=== Section Start ===
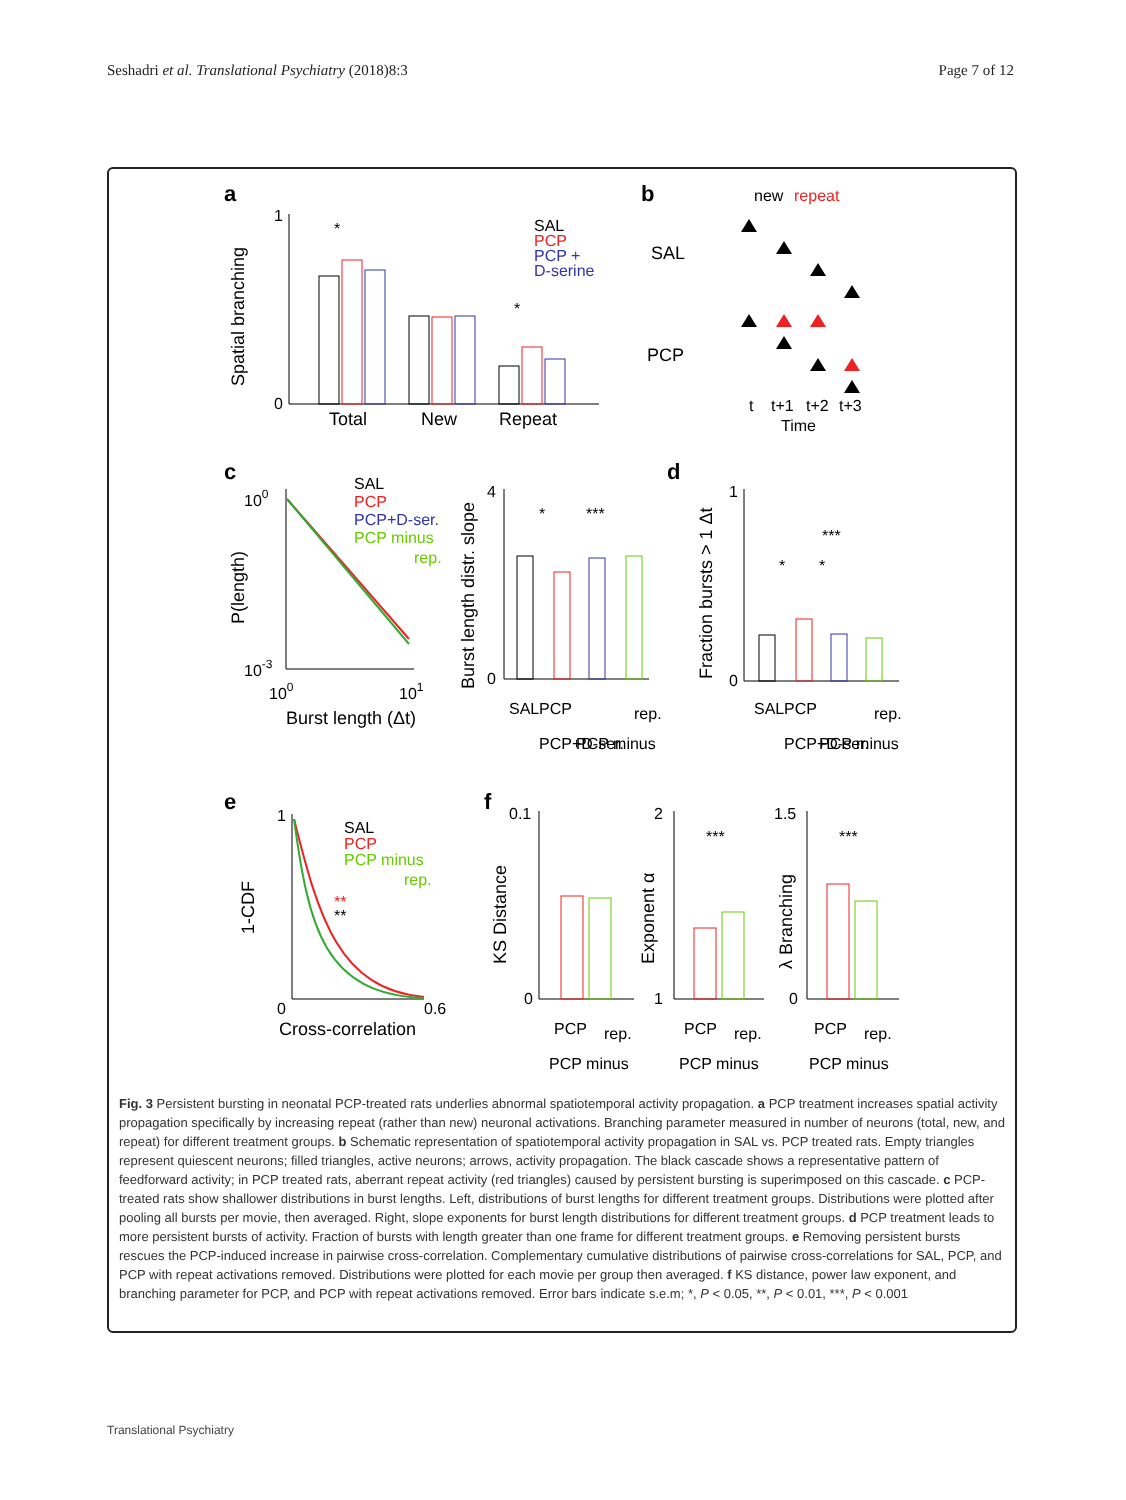Seshadri et al. Translational Psychiatry (2018)8:3 Page 7 of 12
a
Spatial branching
1
0
*
*
Total
New
Repeat
SAL
PCP
PCP +
D-serine
b
new
repeat
SAL
PCP
t
t+1
t+2
t+3
Time
c
P(length)
100
10-3
100
101
Burst length (Δt)
SAL
PCP
PCP+D-ser.
PCP minus
rep.
Burst length distr. slope
4
0
*
***
SAL
PCP
PCP+D-ser.
PCP minus
rep.
d
Fraction bursts > 1 Δt
1
0
*
*
***
SAL
PCP
PCP+D-ser.
PCP minus
rep.
e
1-CDF
1
0
0.6
Cross-correlation
SAL
PCP
PCP minus
rep.
**
**
f
KS Distance
0.1
0
Exponent α
2
1
***
λ Branching
1.5
0
***
PCP
PCP minus
rep.
PCP
PCP minus
rep.
PCP
PCP minus
rep.
Fig. 3 Persistent bursting in neonatal PCP-treated rats underlies abnormal spatiotemporal activity propagation. a PCP treatment increases spatial activity propagation specifically by increasing repeat (rather than new) neuronal activations. Branching parameter measured in number of neurons (total, new, and repeat) for different treatment groups. b Schematic representation of spatiotemporal activity propagation in SAL vs. PCP treated rats. Empty triangles represent quiescent neurons; filled triangles, active neurons; arrows, activity propagation. The black cascade shows a representative pattern of feedforward activity; in PCP treated rats, aberrant repeat activity (red triangles) caused by persistent bursting is superimposed on this cascade. c PCP-treated rats show shallower distributions in burst lengths. Left, distributions of burst lengths for different treatment groups. Distributions were plotted after pooling all bursts per movie, then averaged. Right, slope exponents for burst length distributions for different treatment groups. d PCP treatment leads to more persistent bursts of activity. Fraction of bursts with length greater than one frame for different treatment groups. e Removing persistent bursts rescues the PCP-induced increase in pairwise cross-correlation. Complementary cumulative distributions of pairwise cross-correlations for SAL, PCP, and PCP with repeat activations removed. Distributions were plotted for each movie per group then averaged. f KS distance, power law exponent, and branching parameter for PCP, and PCP with repeat activations removed. Error bars indicate s.e.m; *, P < 0.05, **, P < 0.01, ***, P < 0.001
Translational Psychiatry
=== Section End ===
• TO DO: Excluding the pictures, reproduce every entry exactly as given.

• TASK RESPONSE:
Seshadri et al. Translational Psychiatry (2018)8:3 Page 7 of 12
a
Spatial branching
1
0
*
*
Total
New
Repeat
SAL
PCP
PCP +
D-serine
b
new
repeat
SAL
PCP
t
t+1
t+2
t+3
Time
c
P(length)
100
10-3
100
101
Burst length (Δt)
SAL
PCP
PCP+D-ser.
PCP minus
rep.
Burst length distr. slope
4
0
*
***
SAL
PCP
PCP+D-ser.
PCP minus
rep.
d
Fraction bursts > 1 Δt
1
0
*
*
***
SAL
PCP
PCP+D-ser.
PCP minus
rep.
e
1-CDF
1
0
0.6
Cross-correlation
SAL
PCP
PCP minus
rep.
**
**
f
KS Distance
0.1
0
Exponent α
2
1
***
λ Branching
1.5
0
***
PCP
PCP minus
rep.
PCP
PCP minus
rep.
PCP
PCP minus
rep.
Fig. 3 Persistent bursting in neonatal PCP-treated rats underlies abnormal spatiotemporal activity propagation. a PCP treatment increases spatial activity propagation specifically by increasing repeat (rather than new) neuronal activations. Branching parameter measured in number of neurons (total, new, and repeat) for different treatment groups. b Schematic representation of spatiotemporal activity propagation in SAL vs. PCP treated rats. Empty triangles represent quiescent neurons; filled triangles, active neurons; arrows, activity propagation. The black cascade shows a representative pattern of feedforward activity; in PCP treated rats, aberrant repeat activity (red triangles) caused by persistent bursting is superimposed on this cascade. c PCP-treated rats show shallower distributions in burst lengths. Left, distributions of burst lengths for different treatment groups. Distributions were plotted after pooling all bursts per movie, then averaged. Right, slope exponents for burst length distributions for different treatment groups. d PCP treatment leads to more persistent bursts of activity. Fraction of bursts with length greater than one frame for different treatment groups. e Removing persistent bursts rescues the PCP-induced increase in pairwise cross-correlation. Complementary cumulative distributions of pairwise cross-correlations for SAL, PCP, and PCP with repeat activations removed. Distributions were plotted for each movie per group then averaged. f KS distance, power law exponent, and branching parameter for PCP, and PCP with repeat activations removed. Error bars indicate s.e.m; *, P < 0.05, **, P < 0.01, ***, P < 0.001
Translational Psychiatry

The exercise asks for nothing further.